BISMARCK, N.D. – Gov. Doug Burgum and First Lady Kathryn Helgaas Burgum joined the North Dakota Department of Human Services’ Behavioral Health Division today in announcing that the state is awarding four tribal community grants to treat opioid use disorder, support recovery and save lives by preventing overdose deaths on tribal lands.
“We are so grateful these four tribes will each receive $70,000 for much needed prevention, treatment and recovery services to help families and communities affected by the devastating effects of opioid abuse,” the governor and first lady said.
The Mandan, Hidatsa and Arikara Nation; Spirit Lake Nation; Standing Rock Sioux Tribe; and Turtle Mountain Band of Chippewa Indians will share in $280,000 to increase the availability and use of naloxone, a medication that can reverse the effects of opioid overdose. Grantees can also use funds to increase access to medication-assisted treatment, peer support or other evidence-based recovery support services between Nov. 1, 2017 and April 15, 2018.

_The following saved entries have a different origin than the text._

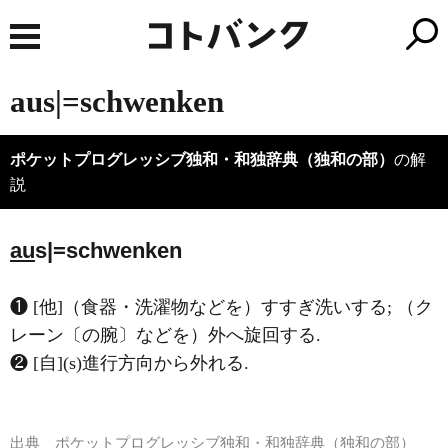
aus|=schwenken
ポケットプログレッシブ独和・和独辞典（独和の部）
の解
説
au
s|=schwenken
❶ [他]（食器・洗濯物などを）すすぎ洗いする; （ク
レーン〔の腕〕などを）外へ旋回する.
❷ [自](s)進行方向から外れる.
出典
ポケットプログレッシブ独和・和独辞典（独和の部）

The community grants, while focused on opioid abuse and overdoses, are part of North Dakota’s statewide response to substance addiction. Opioids include heroin, pain relievers available legally by prescription and synthetic opioids such as fentanyl.
Funding is provided from North Dakota’s $2 million federal 2017 State Targeted Response to the Opioid Crisis grant supporting treatment, recovery and prevention. In August, the department awarded similar grants to Bismarck, Fargo, Grand Forks, Minot and Valley City.
The department is hosting training for tribal and community grantees on Wednesday, 1-5 p.m., in the Pioneer Room of the Capitol. Participants will learn about North Dakota’s response to the opioid crisis, grant requirements and other grant-funded efforts and state activities. Training will continue on site at 8:30 a.m. on Thursday, when trainers from the federal Substance Abuse Mental Health Services Administration’s (SAMHSA) Center for the Application of Prevention Technologies will lead an all-day training on the role of prevention in addressing opioid overdose. Grantees, staff from local public health units and other interested community members are expected to attend.
“Prevention plays a critical role in addressing the opioid crisis,” the department’s Prevention Administrator Laura Anderson said. “By bringing together community members, we can more effectively implement comprehensive approaches that will prevent opioid overdoses and opioid overdose deaths.”
In April 2017, SAMHSA awarded all states fiscal year 2017 grants to fight opioid abuse with funding authorized by the 21st Century Cures Act.